The only question to resolve is whether plaintiff, McFarland, was contributively negligent as a matter of law.
McFarland was travelling east out of Farmington on Highway 550. The accident occurred one tenth of a mile east of the Farmington city limits and at the east end of a cemetery that fronts on the southern lane of the eastbound highway. There were two lanes in each direction divided by a medial area. We are concerned only with the two southern lanes of traffic moving eastward.
As McFarland approached the west end of the cemetery area, he was driving in the north lane at 55 mph which estimates at 75 feet per second. He looked to his right and saw six to eight cars parked off the south side of the highway, and 30 to 40 people, including children, walking out of the cemetery toward the highway.

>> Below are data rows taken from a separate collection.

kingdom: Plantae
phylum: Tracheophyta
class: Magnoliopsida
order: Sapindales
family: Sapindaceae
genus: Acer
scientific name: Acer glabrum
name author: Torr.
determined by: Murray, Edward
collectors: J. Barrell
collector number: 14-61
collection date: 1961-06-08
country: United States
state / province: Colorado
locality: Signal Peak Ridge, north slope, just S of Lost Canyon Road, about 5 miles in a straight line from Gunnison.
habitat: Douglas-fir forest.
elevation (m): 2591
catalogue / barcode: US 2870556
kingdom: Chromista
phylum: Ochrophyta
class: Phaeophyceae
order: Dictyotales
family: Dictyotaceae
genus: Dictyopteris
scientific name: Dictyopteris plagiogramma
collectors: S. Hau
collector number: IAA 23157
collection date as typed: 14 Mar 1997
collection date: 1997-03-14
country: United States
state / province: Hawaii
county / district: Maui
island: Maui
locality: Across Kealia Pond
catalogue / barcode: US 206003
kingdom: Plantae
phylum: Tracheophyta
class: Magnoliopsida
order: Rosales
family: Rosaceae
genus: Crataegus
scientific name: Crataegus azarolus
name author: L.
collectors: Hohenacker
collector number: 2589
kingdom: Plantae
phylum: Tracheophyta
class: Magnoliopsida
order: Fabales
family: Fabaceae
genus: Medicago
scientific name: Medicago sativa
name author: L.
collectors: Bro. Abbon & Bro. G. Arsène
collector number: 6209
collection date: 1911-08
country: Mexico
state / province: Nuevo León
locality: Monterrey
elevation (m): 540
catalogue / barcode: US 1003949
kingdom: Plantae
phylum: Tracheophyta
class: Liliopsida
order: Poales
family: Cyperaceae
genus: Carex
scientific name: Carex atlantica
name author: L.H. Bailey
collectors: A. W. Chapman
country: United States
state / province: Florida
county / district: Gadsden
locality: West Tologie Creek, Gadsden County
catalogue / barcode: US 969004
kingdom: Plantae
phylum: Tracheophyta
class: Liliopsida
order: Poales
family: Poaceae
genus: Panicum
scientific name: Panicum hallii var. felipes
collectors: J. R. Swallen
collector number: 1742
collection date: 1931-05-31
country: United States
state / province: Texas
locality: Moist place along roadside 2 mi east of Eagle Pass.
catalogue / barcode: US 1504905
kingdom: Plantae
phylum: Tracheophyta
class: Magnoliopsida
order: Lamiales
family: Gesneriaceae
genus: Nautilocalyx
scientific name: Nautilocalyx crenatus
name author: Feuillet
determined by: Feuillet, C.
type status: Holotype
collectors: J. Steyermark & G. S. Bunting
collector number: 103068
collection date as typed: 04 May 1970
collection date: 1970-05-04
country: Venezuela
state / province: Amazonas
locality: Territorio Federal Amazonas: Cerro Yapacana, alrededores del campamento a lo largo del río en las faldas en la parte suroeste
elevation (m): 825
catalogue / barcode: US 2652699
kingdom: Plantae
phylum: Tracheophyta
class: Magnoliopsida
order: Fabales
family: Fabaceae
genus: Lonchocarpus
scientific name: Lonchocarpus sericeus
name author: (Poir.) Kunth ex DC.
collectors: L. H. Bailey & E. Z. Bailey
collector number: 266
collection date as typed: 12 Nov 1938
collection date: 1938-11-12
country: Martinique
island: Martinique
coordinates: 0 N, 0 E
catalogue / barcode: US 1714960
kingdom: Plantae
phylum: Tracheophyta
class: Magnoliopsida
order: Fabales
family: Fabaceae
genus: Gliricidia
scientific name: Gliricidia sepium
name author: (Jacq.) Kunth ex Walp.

While driving along, he looked to the right and ahead to make sure no person, including children would run out in front of him. In fact, he was watching both sides of the highway and the area in front of him. The cemetery fronted on the highway about 160 to 200 feet.
Defendant, Helquist, drove so fast into McFarland’s lane of travel while McFarland’s eyes were focused at a different point that McFarland did not see the Helquist car until he looked directly ahead. A time period of two to three seconds elapsed between the time he might have seen the Helquist car and the time of the accident. The Helquist car was between 10 and 25 feet directly in front of him. It was turned slightly north as though Helquist was preparing to go through the median into the westbound lanes back toward Farmington. McFarland braced himself and his car struck the Helquist car.
We are not confronted with a situation in which McFarland was looking ahead and had a duty to see that which was in plain sight. Under the circumstances of this case, McFarland’s attention to traffic ahead was momentarily diverted by the activity surrounding a funeral departure by a host of people. Whether McFarland was contributively negligent is a question of fact for the jury.
It is hornbook law that the operator of a vehicle has a duty to keep a proper lookout and see what is in plain sight. UJI 9.3. To justify his failure to see a vehicle, the driver must offer evidence of justification. New Mexico State Highway Dept. v. Van Dyke, 90 N.M. 357, 563 P.2d 1150 (1977). Once a reason is given, its reasonableness is for the jury. Selgado v. Commercial Warehouse Company, 86 N.M. 633, 526 P.2d 430 (Ct.App.1974).
The driver of a vehicle has a duty to keep a reasonably continuous lookout, but not a constant lookout in one direction or constantly to have his eyes on the road ahead. Crocker v. Johnston, 43 N.M. 469, 95 P.2d 214 (1939). He is not required to refrain from directing his attention to reasonably anticipatable dangers which may emanate from sources other than the roadway ahead. Burnett v. Marchand, 186 So.2d 383 (La.App.1966). As a matter of fact, the driver has a right to assume that any person entering into the highway would do so with due care and caution. Beaucage v. Russell, 127 Vt. 58, 238 A.2d 631 (1968).
Plaintiff’s contributive negligence is a genuine issue of material fact.